Isabel era la primera en compartir tales inquietudes. En la abundante correspondencia cruzada con su madre, la reina muestra su preocupación ante la posibilidad de ser estéril, al tiempo que revela una serie de detalles íntimos que sorprenden por su franqueza: padecía hemorroides y menstruaba cada tres semanas.

La preocupación aumentó cuando, en 1564, Isabel sufrió la interrupción de un embarazo gemelar. Sumida en una profunda depresión, pareció olvidar su animado talante, se apartó de todo y de todos y, durante unos meses, vivió retirada en sus aposentos con la única compañía de Sofonisba, la presencia constante del rey y algunas damas a su servicio.

El retiro fue breve. Pocos meses después se anunció un nuevo embarazo, y el 12 de agosto de 1565 nació en el palacio de Valsaín (Segovia) la infanta Isabel Clara Eugenia, a la que siguió, el 10 de octubre de 1567, Catalina Micaela.

El príncipe en la torre

La ausencia de un hijo varón no pareció preocupar especialmente a los monarcas. Nada impedía, en caso de que el príncipe Carlos falleciera, que una mujer heredara el trono. Si bien existía la ley agnaticia, es decir, la primacía del varón sobre la mujer a la hora de heredar el trono, no imperaba la ley sálica. Por otra parte, Isabel era muy joven, pertenecía a una familia con fama de fértil, y se esperaba que pudiera dar más hijos al rey.

Entre tanto, la posibilidad de apartar al príncipe de Asturias del trono fue cobrando cada vez más fuerza. A sus dolencias físicas se añadían un temperamento inestable y una propensión a la intriga que demostraban un evidente desequilibrio mental. La situación llegó a tal punto que, en enero de 1568, Felipe II se vio forzado a recluirlo en sus habitaciones, donde falleció seis meses después.

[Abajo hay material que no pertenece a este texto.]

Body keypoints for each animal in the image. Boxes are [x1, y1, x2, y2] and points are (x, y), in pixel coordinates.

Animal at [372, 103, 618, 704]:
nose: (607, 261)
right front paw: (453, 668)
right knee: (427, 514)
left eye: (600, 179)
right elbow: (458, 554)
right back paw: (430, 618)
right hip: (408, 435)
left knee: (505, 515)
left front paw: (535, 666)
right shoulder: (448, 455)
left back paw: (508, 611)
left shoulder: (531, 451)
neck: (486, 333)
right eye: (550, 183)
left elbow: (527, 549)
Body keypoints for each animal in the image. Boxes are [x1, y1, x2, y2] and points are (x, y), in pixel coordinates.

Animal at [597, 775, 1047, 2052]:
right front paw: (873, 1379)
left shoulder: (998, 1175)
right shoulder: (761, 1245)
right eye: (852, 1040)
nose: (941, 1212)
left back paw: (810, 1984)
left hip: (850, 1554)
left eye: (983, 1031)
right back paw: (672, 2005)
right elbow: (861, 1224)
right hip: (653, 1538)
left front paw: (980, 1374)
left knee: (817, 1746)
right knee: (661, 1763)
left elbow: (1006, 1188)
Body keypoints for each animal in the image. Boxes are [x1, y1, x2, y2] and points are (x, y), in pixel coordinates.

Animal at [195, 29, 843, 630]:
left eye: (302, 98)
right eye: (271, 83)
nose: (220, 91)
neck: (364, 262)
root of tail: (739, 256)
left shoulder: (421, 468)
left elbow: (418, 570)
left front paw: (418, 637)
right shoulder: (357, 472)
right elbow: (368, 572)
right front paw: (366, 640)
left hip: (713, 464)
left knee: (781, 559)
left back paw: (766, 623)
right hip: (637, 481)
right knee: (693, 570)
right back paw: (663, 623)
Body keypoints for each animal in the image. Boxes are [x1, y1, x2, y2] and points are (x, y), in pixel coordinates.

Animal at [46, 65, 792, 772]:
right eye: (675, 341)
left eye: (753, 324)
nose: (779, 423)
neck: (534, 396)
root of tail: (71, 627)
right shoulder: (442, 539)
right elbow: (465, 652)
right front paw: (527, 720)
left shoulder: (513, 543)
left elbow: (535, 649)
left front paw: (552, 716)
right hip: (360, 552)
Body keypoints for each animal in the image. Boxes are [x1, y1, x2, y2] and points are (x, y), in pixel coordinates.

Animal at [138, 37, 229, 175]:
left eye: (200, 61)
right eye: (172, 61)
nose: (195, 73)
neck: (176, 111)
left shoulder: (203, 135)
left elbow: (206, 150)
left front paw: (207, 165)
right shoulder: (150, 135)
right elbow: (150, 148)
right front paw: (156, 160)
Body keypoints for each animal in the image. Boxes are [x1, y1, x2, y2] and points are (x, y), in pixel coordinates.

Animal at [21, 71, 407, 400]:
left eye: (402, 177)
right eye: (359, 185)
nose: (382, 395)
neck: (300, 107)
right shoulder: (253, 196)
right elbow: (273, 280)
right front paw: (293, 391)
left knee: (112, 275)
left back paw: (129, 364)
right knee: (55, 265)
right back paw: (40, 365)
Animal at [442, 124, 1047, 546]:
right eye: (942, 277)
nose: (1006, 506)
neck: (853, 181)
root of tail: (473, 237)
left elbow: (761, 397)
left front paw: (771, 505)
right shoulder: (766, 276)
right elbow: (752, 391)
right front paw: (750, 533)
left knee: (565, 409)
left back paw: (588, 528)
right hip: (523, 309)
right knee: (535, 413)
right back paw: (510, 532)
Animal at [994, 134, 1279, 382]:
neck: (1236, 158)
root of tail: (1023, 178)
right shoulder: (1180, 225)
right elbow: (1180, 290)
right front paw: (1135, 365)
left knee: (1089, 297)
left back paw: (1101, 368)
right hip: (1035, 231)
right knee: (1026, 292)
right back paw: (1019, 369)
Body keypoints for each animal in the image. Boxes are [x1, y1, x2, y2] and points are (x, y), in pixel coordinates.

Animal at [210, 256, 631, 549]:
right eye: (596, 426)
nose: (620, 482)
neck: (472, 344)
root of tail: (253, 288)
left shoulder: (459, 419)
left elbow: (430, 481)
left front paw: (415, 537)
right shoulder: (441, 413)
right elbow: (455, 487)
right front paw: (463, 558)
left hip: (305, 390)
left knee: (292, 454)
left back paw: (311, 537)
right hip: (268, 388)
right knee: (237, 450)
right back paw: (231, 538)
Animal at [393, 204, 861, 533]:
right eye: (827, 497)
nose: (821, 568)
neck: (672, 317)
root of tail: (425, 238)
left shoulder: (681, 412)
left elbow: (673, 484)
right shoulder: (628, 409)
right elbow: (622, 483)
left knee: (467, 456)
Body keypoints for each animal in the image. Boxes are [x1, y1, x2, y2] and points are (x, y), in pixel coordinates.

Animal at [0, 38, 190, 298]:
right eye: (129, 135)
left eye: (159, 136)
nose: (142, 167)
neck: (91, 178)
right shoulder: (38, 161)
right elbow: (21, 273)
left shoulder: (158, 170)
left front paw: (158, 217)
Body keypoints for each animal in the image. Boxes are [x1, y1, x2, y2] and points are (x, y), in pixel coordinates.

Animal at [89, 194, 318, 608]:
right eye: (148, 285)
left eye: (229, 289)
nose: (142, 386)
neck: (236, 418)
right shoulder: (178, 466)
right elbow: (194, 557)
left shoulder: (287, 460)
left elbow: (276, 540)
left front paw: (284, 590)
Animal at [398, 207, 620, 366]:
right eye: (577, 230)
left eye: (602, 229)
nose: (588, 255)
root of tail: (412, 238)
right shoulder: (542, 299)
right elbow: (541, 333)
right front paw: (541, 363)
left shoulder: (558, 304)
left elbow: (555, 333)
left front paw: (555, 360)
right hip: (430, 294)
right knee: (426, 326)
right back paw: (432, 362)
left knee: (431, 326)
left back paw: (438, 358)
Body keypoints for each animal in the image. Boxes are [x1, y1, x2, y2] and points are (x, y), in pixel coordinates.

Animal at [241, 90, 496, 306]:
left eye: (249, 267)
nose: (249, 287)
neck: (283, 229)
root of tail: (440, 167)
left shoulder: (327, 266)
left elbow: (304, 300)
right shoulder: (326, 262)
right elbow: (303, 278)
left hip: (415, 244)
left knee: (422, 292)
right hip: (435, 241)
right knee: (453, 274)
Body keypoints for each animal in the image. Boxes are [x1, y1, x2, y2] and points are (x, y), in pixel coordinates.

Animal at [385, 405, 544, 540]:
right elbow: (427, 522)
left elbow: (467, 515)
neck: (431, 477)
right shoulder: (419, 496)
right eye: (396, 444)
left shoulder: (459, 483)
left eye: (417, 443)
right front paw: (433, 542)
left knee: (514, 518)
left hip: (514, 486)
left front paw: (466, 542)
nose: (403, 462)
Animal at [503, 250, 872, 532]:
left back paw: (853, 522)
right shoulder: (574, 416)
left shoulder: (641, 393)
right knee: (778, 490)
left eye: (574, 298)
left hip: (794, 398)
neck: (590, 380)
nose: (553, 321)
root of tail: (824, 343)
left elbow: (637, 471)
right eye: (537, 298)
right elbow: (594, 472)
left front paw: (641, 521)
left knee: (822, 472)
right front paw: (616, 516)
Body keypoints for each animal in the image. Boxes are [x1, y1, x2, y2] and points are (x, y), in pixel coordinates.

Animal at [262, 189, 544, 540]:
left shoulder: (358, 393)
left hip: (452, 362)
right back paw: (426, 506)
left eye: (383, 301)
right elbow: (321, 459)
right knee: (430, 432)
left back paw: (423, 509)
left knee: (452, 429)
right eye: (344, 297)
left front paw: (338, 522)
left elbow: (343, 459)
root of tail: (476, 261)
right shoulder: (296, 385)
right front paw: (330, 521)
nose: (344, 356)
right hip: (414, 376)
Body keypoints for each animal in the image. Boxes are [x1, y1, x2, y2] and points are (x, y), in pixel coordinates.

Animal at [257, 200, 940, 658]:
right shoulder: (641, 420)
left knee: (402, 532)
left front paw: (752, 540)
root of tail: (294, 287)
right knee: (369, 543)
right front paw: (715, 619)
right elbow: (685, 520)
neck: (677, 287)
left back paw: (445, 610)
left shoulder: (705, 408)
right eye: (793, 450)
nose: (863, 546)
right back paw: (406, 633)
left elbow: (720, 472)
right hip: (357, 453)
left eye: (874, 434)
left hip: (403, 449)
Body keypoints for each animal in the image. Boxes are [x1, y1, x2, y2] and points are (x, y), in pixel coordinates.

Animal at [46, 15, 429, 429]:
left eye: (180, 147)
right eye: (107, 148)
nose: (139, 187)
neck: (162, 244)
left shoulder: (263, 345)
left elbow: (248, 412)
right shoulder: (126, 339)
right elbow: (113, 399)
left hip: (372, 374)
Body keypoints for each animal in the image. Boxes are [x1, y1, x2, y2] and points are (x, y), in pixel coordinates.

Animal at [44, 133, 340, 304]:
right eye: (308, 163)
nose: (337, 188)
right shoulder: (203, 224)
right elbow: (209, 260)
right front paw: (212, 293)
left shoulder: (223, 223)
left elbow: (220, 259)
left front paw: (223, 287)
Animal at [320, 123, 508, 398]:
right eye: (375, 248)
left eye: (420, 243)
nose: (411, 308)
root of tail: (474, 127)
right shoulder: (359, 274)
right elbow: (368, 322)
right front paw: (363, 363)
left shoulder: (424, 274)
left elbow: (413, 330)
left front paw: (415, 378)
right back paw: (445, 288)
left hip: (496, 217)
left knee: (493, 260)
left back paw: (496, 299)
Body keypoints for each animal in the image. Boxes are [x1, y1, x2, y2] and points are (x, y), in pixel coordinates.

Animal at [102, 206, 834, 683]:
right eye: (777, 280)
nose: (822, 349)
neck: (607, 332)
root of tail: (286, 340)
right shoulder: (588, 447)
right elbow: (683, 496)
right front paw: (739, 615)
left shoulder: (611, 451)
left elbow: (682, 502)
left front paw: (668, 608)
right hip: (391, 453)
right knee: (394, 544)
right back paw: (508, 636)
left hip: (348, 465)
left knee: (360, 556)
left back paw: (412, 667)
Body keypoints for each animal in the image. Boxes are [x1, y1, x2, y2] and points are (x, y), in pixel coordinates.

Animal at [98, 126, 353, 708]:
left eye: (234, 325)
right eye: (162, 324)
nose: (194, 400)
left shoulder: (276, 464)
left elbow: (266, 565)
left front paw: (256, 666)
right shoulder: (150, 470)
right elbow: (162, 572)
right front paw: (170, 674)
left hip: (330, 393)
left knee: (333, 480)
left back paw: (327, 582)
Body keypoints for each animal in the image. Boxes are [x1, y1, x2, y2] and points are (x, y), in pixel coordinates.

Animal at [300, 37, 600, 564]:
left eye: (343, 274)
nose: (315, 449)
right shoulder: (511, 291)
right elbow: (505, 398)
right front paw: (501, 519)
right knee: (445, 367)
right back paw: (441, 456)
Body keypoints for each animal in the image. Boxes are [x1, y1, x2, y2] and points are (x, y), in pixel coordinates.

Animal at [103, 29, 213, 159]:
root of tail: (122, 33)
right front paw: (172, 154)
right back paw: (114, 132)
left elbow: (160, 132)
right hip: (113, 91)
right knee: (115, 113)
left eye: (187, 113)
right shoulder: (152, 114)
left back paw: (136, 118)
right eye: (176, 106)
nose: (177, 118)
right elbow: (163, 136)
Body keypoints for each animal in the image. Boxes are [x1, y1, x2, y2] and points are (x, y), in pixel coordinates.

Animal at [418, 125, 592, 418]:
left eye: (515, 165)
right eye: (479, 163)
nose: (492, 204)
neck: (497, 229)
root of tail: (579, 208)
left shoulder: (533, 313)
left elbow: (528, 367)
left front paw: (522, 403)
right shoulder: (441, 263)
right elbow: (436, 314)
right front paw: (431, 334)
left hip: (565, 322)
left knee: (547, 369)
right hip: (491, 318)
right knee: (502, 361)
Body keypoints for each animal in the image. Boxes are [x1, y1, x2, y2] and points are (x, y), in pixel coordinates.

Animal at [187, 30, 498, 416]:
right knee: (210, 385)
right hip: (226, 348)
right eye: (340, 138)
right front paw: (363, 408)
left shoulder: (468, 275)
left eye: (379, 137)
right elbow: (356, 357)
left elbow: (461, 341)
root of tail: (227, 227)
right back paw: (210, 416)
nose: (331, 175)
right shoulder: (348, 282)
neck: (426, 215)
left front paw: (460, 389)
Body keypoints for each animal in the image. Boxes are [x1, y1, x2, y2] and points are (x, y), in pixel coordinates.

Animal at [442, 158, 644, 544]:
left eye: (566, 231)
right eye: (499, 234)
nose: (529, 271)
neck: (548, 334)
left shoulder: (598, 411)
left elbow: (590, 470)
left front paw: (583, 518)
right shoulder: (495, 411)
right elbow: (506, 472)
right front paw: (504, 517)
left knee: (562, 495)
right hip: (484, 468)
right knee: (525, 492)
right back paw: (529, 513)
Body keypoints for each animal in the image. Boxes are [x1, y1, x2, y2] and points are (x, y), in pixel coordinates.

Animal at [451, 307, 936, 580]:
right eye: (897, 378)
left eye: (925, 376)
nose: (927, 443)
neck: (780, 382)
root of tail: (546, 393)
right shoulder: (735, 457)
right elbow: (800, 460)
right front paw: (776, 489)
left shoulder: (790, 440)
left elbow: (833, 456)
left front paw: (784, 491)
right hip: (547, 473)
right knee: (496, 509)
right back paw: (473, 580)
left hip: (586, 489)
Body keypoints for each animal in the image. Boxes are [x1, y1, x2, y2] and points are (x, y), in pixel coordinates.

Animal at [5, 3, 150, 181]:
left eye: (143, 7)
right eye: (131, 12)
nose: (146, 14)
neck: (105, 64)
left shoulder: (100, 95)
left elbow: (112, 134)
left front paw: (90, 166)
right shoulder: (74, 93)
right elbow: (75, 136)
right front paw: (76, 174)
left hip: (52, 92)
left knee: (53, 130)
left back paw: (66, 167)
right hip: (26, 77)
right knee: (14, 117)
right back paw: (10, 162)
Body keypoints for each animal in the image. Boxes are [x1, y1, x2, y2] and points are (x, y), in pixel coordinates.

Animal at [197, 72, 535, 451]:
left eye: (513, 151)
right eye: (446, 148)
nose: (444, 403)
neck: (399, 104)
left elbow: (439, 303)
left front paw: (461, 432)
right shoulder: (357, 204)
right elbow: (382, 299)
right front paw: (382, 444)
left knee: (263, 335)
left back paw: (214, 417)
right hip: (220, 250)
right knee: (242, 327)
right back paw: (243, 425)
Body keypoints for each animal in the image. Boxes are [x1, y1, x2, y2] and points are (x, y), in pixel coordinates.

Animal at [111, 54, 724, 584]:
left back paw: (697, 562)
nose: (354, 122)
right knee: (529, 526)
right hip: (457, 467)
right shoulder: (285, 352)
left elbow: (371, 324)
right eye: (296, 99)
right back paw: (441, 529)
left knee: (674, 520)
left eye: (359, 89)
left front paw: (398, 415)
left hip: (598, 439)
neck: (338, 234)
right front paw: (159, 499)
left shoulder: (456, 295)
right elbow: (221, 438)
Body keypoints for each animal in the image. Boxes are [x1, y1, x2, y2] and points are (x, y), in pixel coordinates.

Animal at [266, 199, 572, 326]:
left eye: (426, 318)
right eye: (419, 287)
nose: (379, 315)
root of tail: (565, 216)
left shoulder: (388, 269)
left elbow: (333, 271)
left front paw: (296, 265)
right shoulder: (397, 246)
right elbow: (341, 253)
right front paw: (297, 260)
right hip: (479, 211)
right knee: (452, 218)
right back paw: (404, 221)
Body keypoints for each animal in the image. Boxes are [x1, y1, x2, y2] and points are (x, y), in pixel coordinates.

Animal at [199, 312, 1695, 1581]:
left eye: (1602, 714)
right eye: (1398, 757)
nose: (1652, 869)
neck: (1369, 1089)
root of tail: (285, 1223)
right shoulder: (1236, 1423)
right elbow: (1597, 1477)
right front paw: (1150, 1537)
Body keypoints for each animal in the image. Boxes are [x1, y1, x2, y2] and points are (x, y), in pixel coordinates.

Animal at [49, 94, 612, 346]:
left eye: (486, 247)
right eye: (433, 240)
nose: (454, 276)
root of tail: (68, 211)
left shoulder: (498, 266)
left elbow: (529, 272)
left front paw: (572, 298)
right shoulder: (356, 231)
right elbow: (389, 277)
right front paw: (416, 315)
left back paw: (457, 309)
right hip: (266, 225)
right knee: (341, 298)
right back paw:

Por entonces se sospechaba que Isabel estaba nuevamente encinta. No obstante, determinados síntomas hacían dudar a los médicos de su gravidez, y, para aliviar su malestar, se le aplicaron determinados remedios que resultaron nefastos para la buena marcha del embarazo.

En el verano de 1568, durante la estancia de la corte en Aranjuez con el fin de esquivar los rigores del caluroso verano madrileño, la salud de la reina empeoró a causa de una pielonefritis gravídica. El 3 de octubre de ese año, Isabel dio a luz una niña prematura que apenas vivió unas horas. Tampoco la esposa más amada del Rey Prudente sobrevivió al parto. La tradición asegura que ese fue el único día en que se vio llorar a Felipe II.